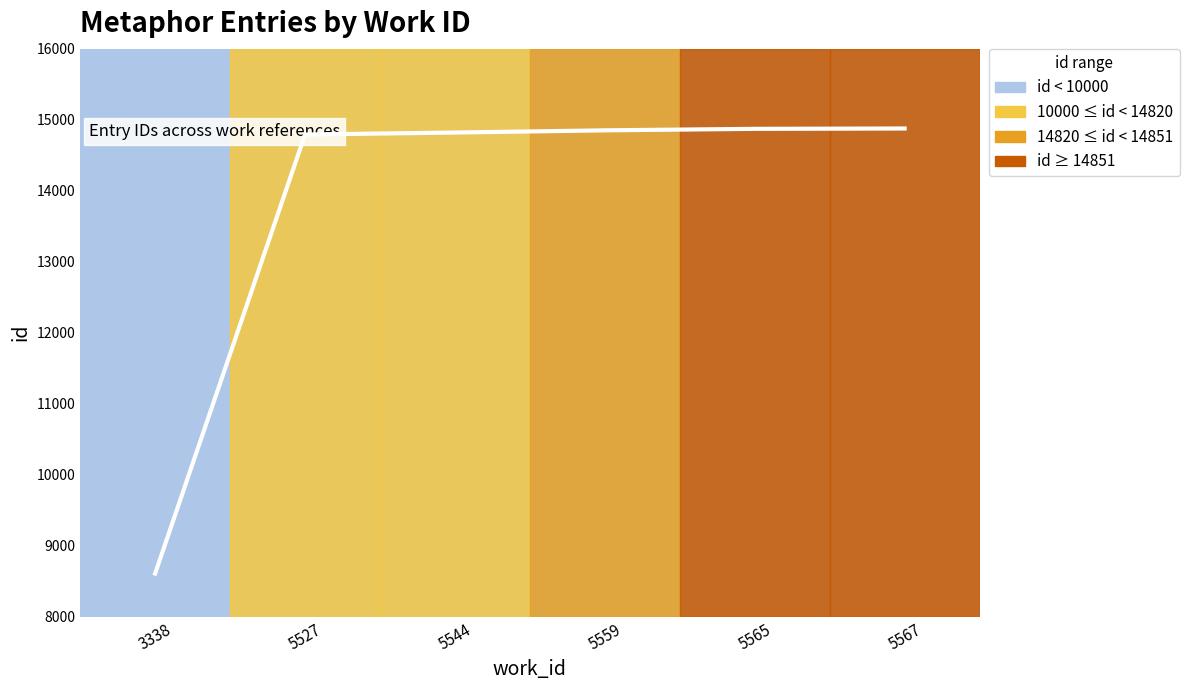

What is the greatest value displayed?

14876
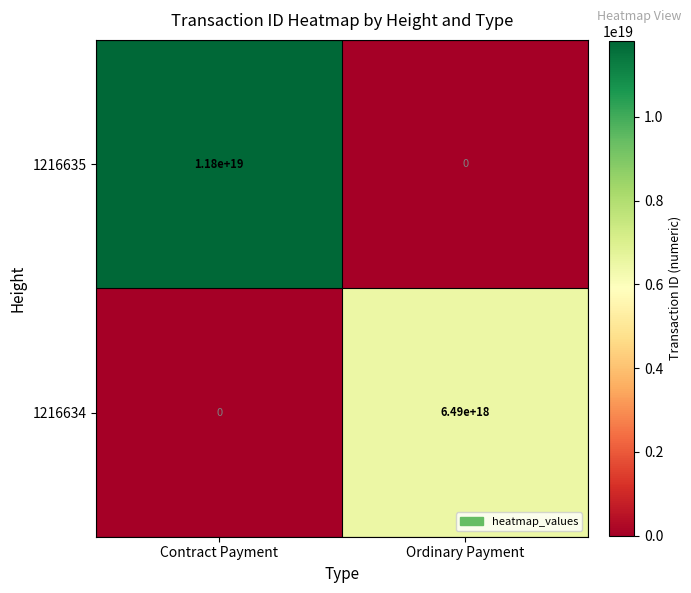

How many series are shown in this chart?

2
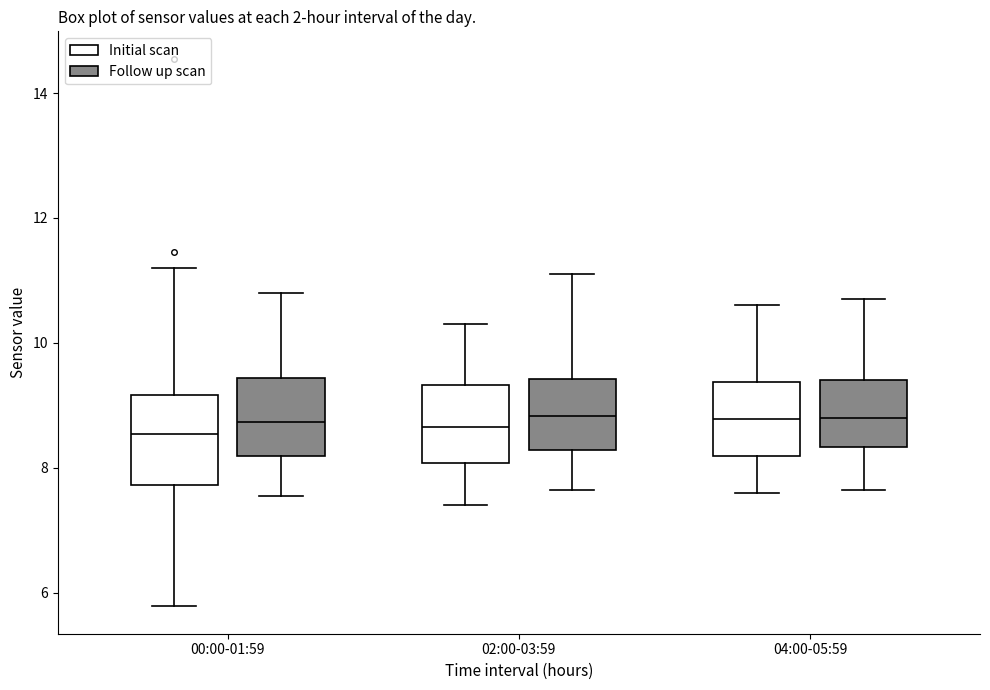

Where does the lower whisker of the box for 04:00-05:59 (Initial scan) end on the y-axis? The values are not printed on the chart, so give them approximately, as read against the axis.

7.6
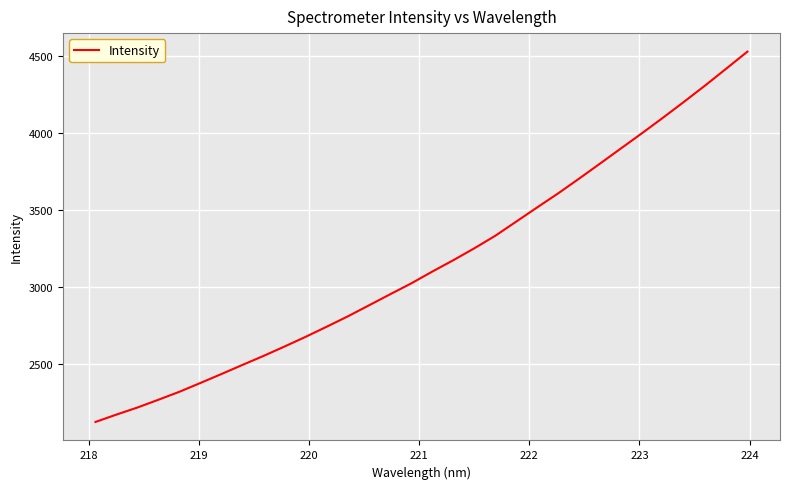

True or false: the data has more than 0 interior local peaks.

False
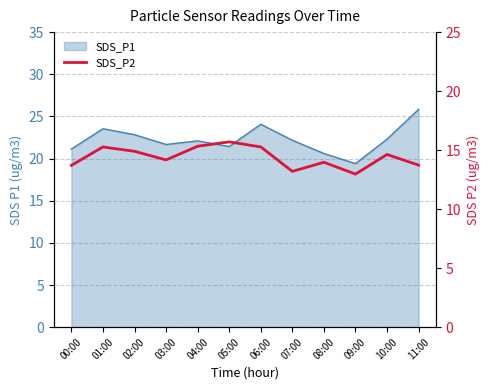

How many data points are above 14?

7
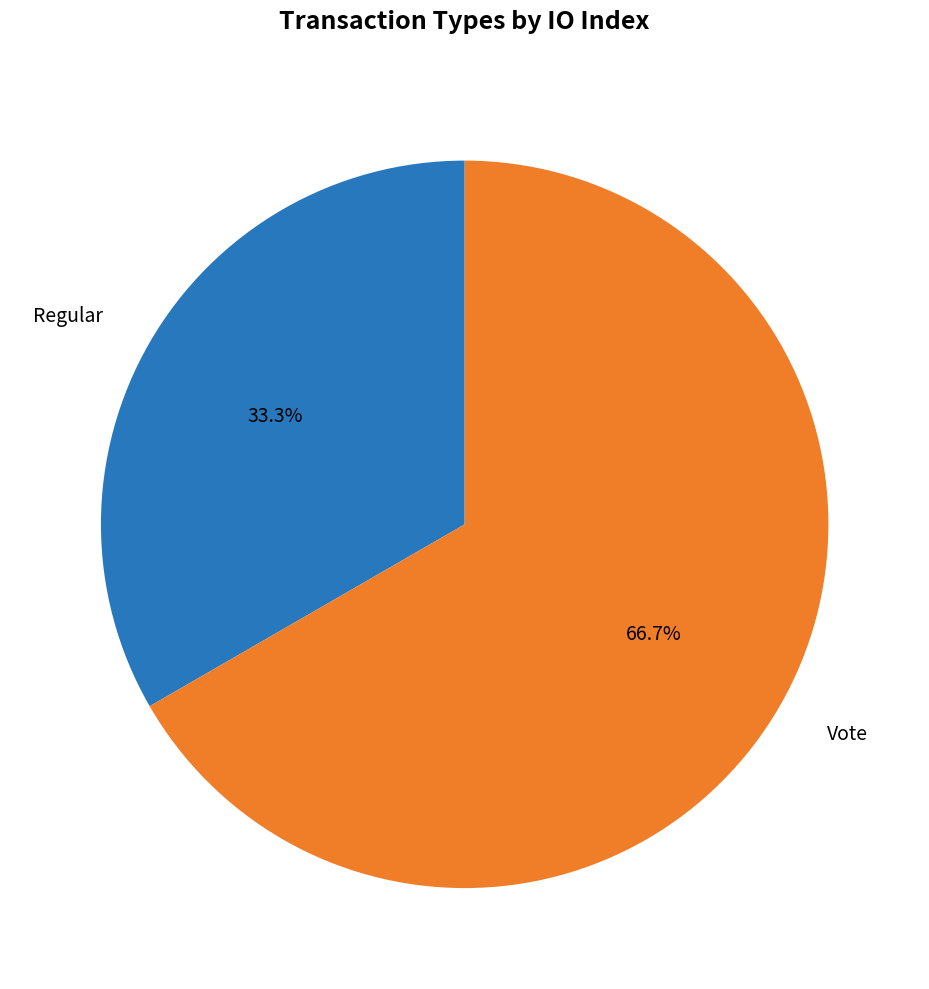

Count the number of slices in the pie.

2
====
> Job item:
Rewrite all of the lines above, substituting "graph" for every occurrence of "chart" and changing nothing else. Omit the pictures.

> Problem solution:
What is the greatest value displayed?

14876

How many series are shown in this graph?

2

Where does the lower whisker of the box for 04:00-05:59 (Initial scan) end on the y-axis? The values are not printed on the graph, so give them approximately, as read against the axis.

7.6

True or false: the data has more than 0 interior local peaks.

False

How many data points are above 14?

7

Count the number of slices in the pie.

2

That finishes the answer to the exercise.